M. d’A. : I pezzi migliori sono fatti con questo legno: c’è una crudeltà di risate, come in Povero Bito. Anouilh è anche questo, un clinico dell’animo umano, guarda l’uomo in faccia, può essere terribilmente crudele e divertente.

Con Il pasto degli animali selvaticiVahé Katcha ha scritto un’opera teatrale sul coraggio?

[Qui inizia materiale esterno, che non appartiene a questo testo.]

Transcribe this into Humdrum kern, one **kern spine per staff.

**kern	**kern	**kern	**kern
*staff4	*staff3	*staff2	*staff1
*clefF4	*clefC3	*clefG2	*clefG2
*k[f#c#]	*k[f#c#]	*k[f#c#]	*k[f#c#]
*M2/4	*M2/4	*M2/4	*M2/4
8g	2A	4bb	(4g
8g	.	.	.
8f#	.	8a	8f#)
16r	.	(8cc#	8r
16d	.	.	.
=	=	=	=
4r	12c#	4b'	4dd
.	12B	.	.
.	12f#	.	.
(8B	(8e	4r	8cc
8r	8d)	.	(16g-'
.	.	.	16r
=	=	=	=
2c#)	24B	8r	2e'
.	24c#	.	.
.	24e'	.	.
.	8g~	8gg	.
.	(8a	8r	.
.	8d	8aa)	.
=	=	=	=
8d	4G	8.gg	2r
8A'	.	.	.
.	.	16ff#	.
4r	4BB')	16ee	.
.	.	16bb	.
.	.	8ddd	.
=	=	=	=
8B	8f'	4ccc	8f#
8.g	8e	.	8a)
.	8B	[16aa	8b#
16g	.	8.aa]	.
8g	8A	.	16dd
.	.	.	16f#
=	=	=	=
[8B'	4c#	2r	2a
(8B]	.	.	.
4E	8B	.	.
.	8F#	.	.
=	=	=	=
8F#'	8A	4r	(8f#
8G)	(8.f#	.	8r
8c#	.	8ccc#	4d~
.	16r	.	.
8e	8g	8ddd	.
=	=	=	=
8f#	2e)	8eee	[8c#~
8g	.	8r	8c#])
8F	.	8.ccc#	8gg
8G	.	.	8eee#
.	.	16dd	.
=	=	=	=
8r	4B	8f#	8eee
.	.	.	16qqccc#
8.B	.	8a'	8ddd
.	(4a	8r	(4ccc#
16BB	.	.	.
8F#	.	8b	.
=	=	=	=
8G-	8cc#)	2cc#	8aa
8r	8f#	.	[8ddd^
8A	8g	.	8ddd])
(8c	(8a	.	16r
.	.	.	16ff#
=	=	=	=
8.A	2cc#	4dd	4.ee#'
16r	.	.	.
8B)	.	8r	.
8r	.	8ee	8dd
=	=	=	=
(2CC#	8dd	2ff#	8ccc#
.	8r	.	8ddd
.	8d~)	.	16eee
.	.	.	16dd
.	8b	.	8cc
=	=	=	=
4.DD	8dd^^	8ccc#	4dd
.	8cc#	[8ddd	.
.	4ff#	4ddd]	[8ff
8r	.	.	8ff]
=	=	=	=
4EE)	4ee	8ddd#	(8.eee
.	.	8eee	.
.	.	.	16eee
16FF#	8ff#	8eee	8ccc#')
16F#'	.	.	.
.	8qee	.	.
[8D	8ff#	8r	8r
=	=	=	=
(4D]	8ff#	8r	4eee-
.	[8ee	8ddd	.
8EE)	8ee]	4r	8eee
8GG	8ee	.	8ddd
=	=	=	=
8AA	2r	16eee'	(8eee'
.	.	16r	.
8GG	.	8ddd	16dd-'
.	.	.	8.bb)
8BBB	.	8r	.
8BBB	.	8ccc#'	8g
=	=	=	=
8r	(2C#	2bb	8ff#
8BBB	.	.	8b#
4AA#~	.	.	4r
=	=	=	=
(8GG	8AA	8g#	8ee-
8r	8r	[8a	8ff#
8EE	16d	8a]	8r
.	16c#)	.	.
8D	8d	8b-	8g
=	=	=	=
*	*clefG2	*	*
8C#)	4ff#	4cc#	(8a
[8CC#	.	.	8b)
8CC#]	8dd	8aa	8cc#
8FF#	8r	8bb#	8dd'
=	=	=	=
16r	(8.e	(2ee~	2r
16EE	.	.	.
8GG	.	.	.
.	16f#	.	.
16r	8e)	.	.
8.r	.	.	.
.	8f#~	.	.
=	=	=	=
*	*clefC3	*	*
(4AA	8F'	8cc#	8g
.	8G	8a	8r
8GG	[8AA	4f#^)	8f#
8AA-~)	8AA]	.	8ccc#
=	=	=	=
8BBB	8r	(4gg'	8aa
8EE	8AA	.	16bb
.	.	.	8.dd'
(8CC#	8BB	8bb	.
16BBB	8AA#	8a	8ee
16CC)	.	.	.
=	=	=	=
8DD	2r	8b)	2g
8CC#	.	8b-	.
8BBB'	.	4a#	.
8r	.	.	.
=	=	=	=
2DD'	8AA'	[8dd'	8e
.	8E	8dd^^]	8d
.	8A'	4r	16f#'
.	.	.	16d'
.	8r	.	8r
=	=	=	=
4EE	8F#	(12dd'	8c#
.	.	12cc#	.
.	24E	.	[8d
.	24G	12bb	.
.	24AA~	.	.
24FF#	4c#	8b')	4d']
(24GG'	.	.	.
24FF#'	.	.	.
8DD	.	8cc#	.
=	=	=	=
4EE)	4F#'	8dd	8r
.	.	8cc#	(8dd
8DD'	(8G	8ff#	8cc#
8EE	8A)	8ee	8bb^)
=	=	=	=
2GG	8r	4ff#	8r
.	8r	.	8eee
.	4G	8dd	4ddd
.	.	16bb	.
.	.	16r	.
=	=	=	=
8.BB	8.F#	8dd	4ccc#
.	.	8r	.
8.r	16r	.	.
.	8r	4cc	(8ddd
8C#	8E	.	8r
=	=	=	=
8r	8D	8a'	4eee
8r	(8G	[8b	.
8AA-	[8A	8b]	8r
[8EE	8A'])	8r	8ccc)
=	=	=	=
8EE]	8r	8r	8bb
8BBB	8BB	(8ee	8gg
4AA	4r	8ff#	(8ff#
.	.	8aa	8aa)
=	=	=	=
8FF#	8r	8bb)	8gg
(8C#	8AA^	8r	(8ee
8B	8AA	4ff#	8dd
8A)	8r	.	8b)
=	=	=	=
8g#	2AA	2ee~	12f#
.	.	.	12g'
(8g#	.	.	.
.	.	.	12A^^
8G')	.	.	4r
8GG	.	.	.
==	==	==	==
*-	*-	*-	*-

TF: SÌ. È facile giocare con i paroloni dicendo: “Io, io, io, avrei fatto questo, avrei fatto quello. » Ma non appena si punta una pistola alla tempia, il 95% delle persone si rivela del tutto mediocre. Quindi sì, possono esserci alcuni eroi, una manciata, ma nella maggior parte dei casi le persone perdono ogni coscienza morale. La ferocia ritorna al galoppo… Quando interpreto questa scena molto dura, in cui mando Sophie allo spezzatubi, sento spesso gli spettatori in prima fila dire: “Ah, il bastardo!” »

Deve essere esaltante, vero?

TF: Sì, è molto divertente. Ciò significa che le persone sono totalmente coinvolte! “Ah, il bastardo!” », è il più bel tributo di pubblico che possiamo ricevere. È molto eccitante.